“The cop didn’t read me my rights.”
That is the first thing many people tell me in their initial meeting, following an arrest. Sometimes, it is important…sometimes not. For most routine traffic stops, the police officer is not required to read your Miranda rights. If that were the case, a five-minute stop might run much longer.
The police officer must tell you that you have the right to remain silent and a right to have an attorney present (Miranda rights), only when you are under arrest. In other words, until the officer makes a decision to formally arrest someone, he is allowed to ask basic questions, such as whether you were drinking or where you were coming from.
Even with routine questioning, however, you are not required to give the police officer any information, other than basic identifying facts, like your name and address. It is usually best to be courteous, yet discreet with the officer. You do not have any obligation to share information the state can use against you in a later criminal matter.
Ironically, the officer must give the warning about your right to remain silent and to have an attorney only after he has decided to make an arrest. It is usually the information the officer gets within a few minutes of the stop that prompts him to make the arrest.

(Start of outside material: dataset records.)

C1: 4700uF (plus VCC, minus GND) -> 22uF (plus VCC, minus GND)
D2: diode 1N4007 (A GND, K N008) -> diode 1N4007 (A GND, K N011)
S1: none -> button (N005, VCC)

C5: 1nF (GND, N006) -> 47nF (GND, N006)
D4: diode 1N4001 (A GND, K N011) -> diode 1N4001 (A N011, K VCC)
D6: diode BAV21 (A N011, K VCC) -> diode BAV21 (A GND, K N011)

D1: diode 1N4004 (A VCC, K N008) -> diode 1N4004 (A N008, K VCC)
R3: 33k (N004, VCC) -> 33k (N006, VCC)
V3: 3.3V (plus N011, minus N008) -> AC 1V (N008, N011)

Miranda rights primarily relate to people in formal police custody – the point at which you are no longer free to just walk away. They also apply to the situation in which the officer has decided to make the arrest, even if he has not announced it. In other words, if you say something, or the officer discovers something that makes the arrest inevitable, he is required to tell you about the right to remain silent.

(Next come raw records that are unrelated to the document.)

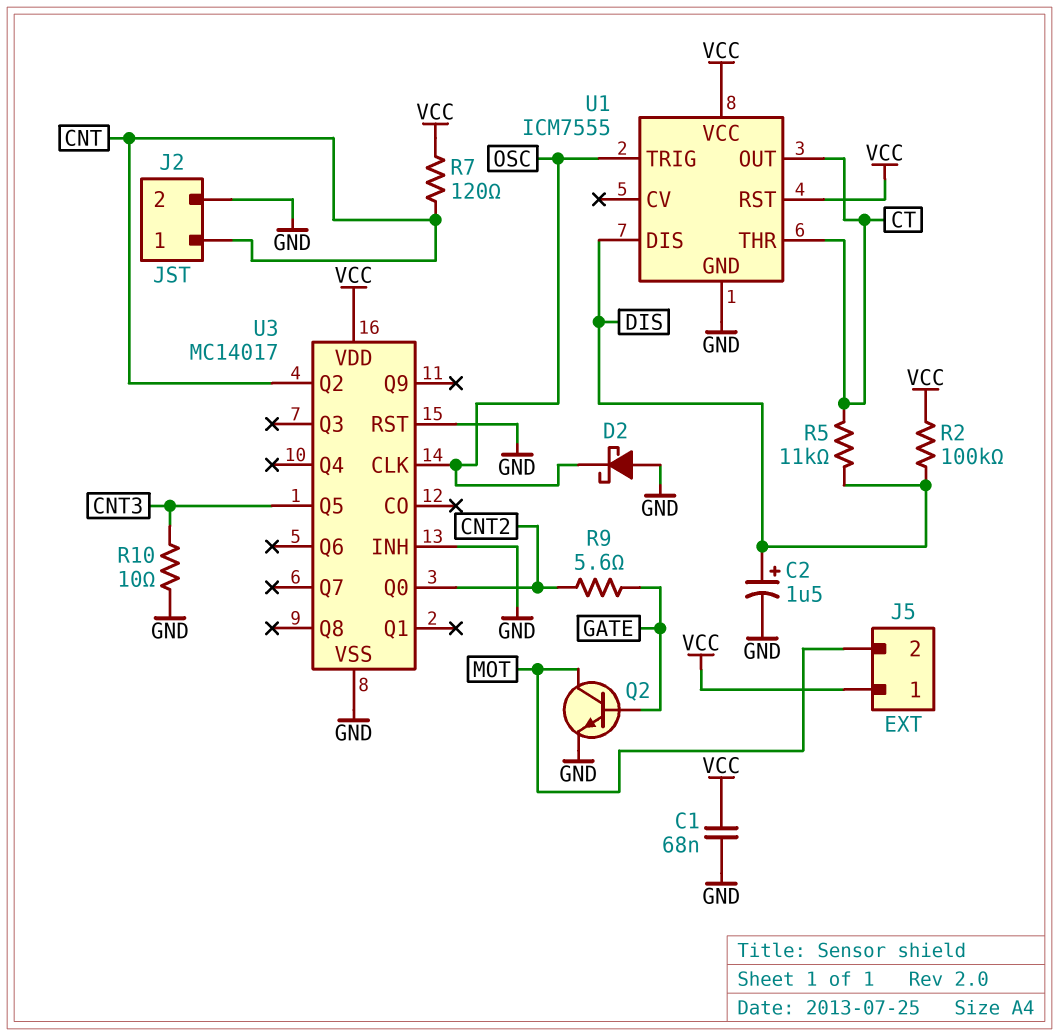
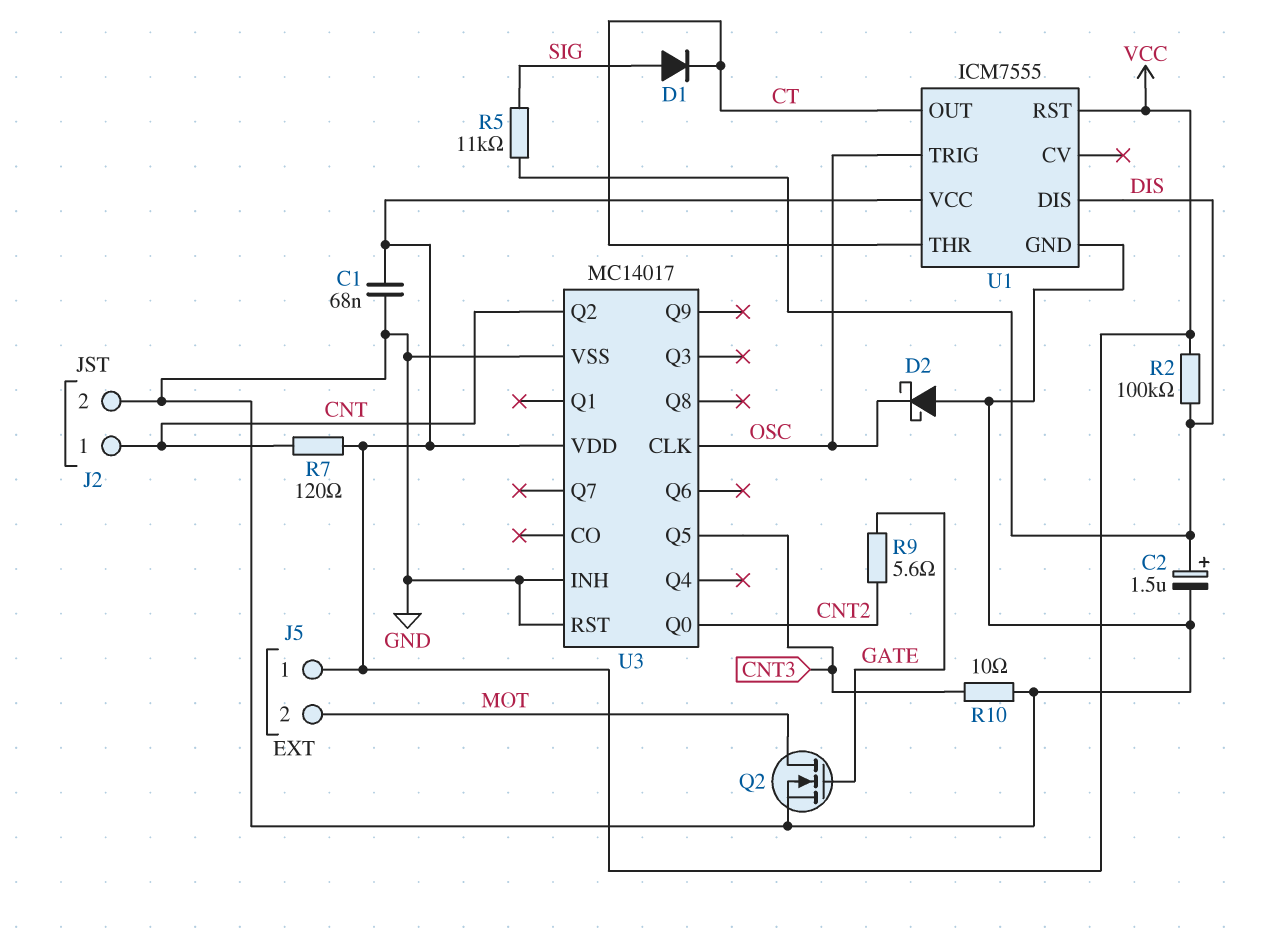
D1: none -> diode (A SIG, K CT)
Q2: NPN (B GATE, C MOT, E GND) -> NMOS (G GATE, D MOT, S GND)
R5: 11k (CT, DIS) -> 11k (DIS, SIG)

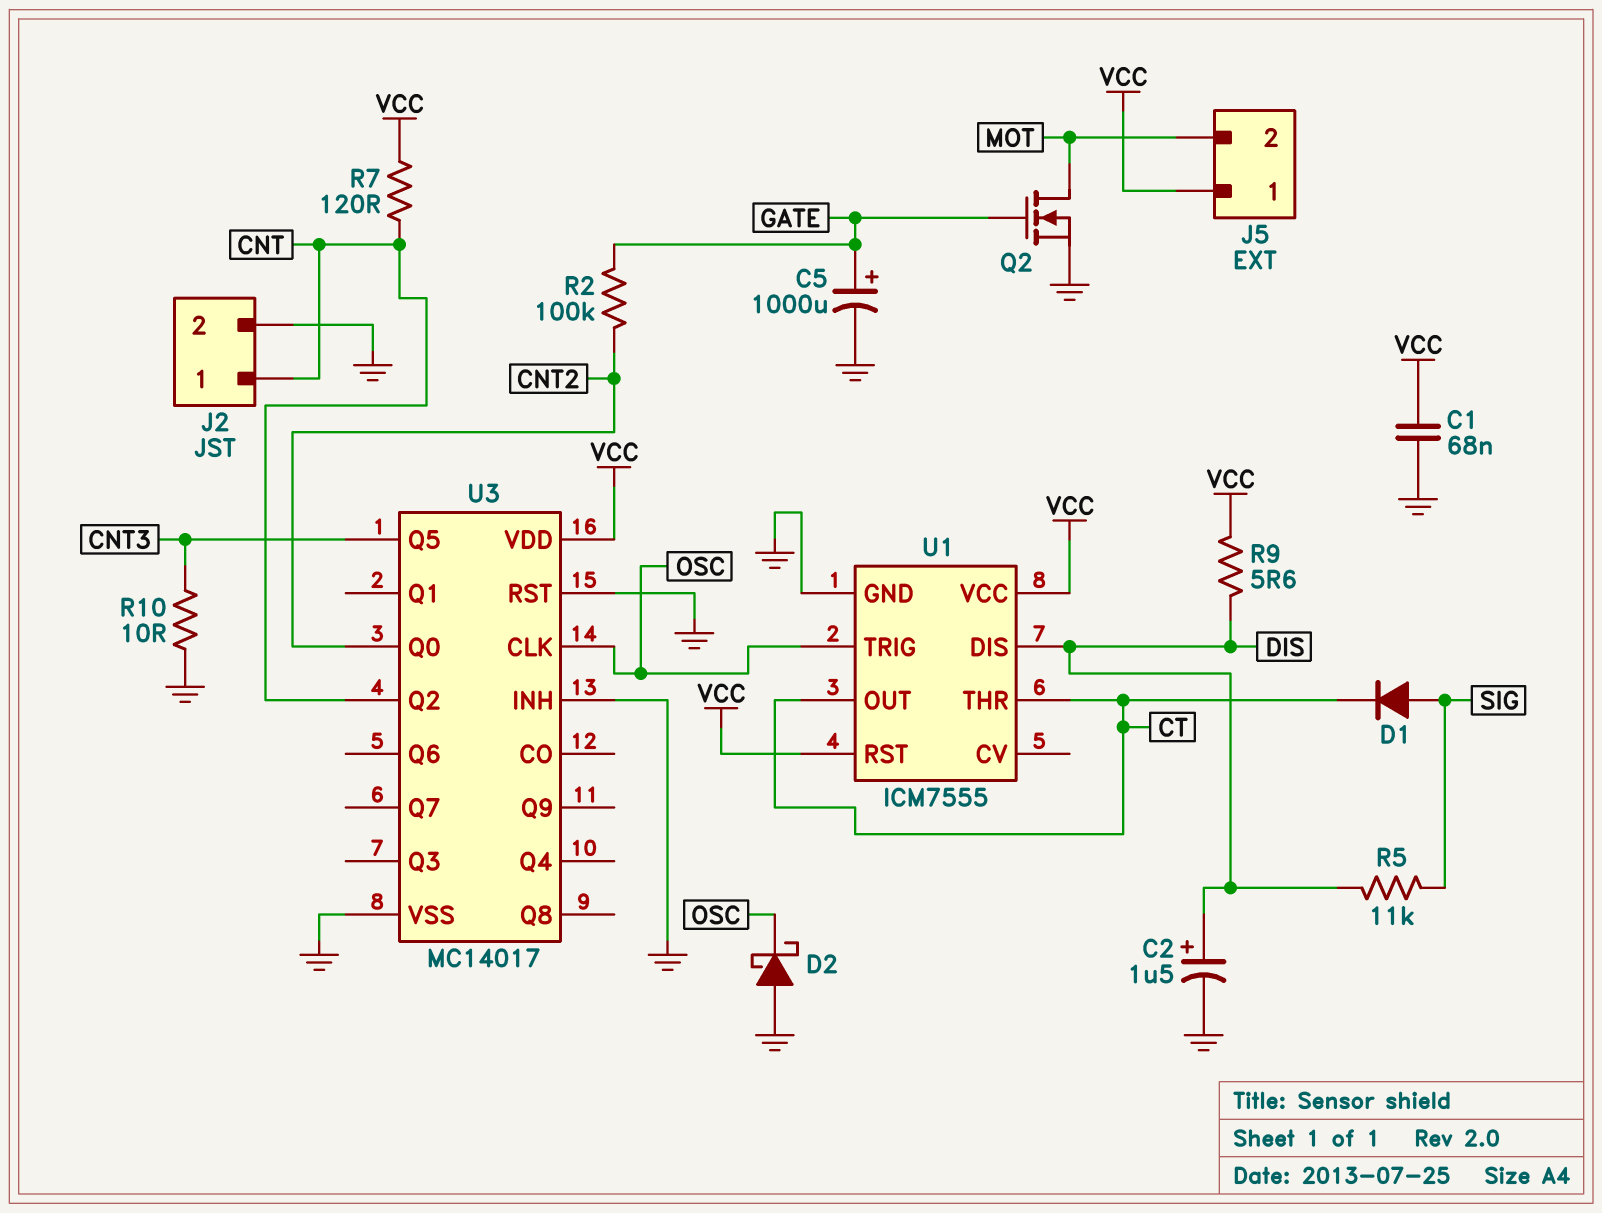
C5: none -> 1000uF (plus GATE, minus GND)
R2: 100k (DIS, VCC) -> 100k (CNT2, GATE)
R9: 5.6 (CNT2, GATE) -> 5.6 (DIS, VCC)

Miranda rights are important. If the officer does not provide them when required, any statements have to be excluded from trial, and many police departments require a suspect to sign a written confirmation of receiving them, once they are in custody. Unfortunately, they do not apply until a person is either under arrest or the officer has decided to make an arrest, even if he has not told the suspect.

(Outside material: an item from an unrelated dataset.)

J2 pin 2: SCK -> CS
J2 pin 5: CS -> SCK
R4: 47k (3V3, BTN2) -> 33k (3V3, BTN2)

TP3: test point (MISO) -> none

What are your Miranda rights?
After placing the suspect under arrest, the officer will say something similar to, “You have the right to remain silent. Anything you say can and will be used against you in a court of law. You have a right to an attorney. If you cannot afford an attorney, one will be appointed for you.”
Then, the officer will ask, “Do you understand the rights I have just read to you? With these rights in mind, do you still wish to speak to me?”